Au grand dam de ce que le pays compte comme cinéphiles – et ils sont légion sous ces cieux et au sein de la diaspora –, l’Algérie de Rouiched, de Mohamed Zinet, de Hacène Laskri et autres Mohamed Bouamari ne possède pas de musée thématique dédié au Septième art du cru. Précisément, la Cinémathèque algérienne a vocation à jouer ce rôle de protecteur de la mémoire cinématographique nationale ; un rôle voulu par le regretté Mahieddine Moussaoui – son fondateur en janvier 1965 – et Boudjemaâ Karèche qui l’a dirigée de 1978 à 2003 en s’efforçant, malgré les écueils, de marcher dans le sillage du fondateur. Mais leur ambition commune n’a pas survécu à leurs départs du 26, rue Larbi Ben M’hidi.

Pour tout ‘’musée’’ et pour tout espace mémoriel, les moins de 50 ans, ceux qui n’ont pas connu ni entendu parler de Mohamed Lakhdar-Hamina et de son couronnement par le must de ses pairs internationaux, n’ont que la Toile et ses différents moteurs de recherche pour faire la connaissance de l’Algérien qui a gagné à Cannes. Une fois renseignés le nom de Lakhdar-Hamina et le nom de la fiction historique tournée entre les Hauts-Plateaux et l’Atlas saharien, une somme de pages s’affiche.

_ _ _ _ _ _ _

• ÉNONCÉ 1:
Transcrivez fidèlement le passage du texte sur le cinéma algérien qui va de « Pour tout ‘’musée’’ » jusqu'à « de pages s’affiche. ».
• ÉNONCÉ 2:
Selon le texte sur le cinéma algérien, qui a dirigé la Cinémathèque algérienne de 1978 à 2003 ?

• ENREGISTREMENTS DE DONNÉES:
_ _ _ _ _ _ _

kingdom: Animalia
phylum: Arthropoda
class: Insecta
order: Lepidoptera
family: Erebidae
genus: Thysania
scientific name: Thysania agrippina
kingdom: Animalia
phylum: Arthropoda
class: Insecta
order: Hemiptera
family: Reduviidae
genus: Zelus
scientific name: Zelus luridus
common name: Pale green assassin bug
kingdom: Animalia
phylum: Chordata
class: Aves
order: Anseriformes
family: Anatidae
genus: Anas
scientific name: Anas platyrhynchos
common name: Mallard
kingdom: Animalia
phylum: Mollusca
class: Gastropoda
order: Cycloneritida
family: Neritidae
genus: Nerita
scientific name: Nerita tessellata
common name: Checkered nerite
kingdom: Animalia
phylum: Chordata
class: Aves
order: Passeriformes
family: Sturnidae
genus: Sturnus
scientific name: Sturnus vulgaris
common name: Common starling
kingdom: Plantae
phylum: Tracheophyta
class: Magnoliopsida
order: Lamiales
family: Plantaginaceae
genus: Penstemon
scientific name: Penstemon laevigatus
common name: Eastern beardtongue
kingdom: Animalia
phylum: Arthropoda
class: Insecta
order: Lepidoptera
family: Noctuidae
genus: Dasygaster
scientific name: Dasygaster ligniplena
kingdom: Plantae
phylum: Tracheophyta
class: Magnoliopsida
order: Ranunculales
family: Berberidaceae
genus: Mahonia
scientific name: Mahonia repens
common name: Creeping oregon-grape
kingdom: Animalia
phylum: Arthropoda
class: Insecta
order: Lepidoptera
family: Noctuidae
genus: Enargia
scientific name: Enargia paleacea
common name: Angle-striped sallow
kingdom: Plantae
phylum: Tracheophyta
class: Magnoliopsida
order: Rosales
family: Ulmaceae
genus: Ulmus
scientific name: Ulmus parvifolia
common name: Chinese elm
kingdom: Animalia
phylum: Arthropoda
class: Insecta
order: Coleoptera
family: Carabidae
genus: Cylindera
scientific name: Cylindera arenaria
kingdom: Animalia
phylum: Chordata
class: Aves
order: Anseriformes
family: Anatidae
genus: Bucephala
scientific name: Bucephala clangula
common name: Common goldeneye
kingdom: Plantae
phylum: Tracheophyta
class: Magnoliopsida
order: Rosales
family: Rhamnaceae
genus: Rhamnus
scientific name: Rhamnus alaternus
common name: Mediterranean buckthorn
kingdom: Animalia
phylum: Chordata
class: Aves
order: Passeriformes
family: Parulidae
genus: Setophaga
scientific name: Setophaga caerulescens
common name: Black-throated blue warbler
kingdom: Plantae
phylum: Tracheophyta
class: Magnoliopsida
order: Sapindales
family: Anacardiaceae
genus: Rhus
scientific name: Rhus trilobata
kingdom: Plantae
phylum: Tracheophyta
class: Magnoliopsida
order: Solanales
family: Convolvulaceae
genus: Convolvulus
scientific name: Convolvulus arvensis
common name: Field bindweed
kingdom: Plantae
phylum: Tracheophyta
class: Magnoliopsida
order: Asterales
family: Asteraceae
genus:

_ _ _ _ _ _ _

• RÉPONSE RÉDIGÉE 1:
Pour tout ‘’musée’’ et pour tout espace mémoriel, les moins de 50 ans, ceux qui n’ont pas connu ni entendu parler de Mohamed Lakhdar-Hamina et de son couronnement par le must de ses pairs internationaux, n’ont que la Toile et ses différents moteurs de recherche pour faire la connaissance de l’Algérien qui a gagné à Cannes. Une fois renseignés le nom de Lakhdar-Hamina et le nom de la fiction historique tournée entre les Hauts-Plateaux et l’Atlas saharien, une somme de pages s’affiche.

• RÉPONSE RÉDIGÉE 2:
Boudjemaâ Karèche.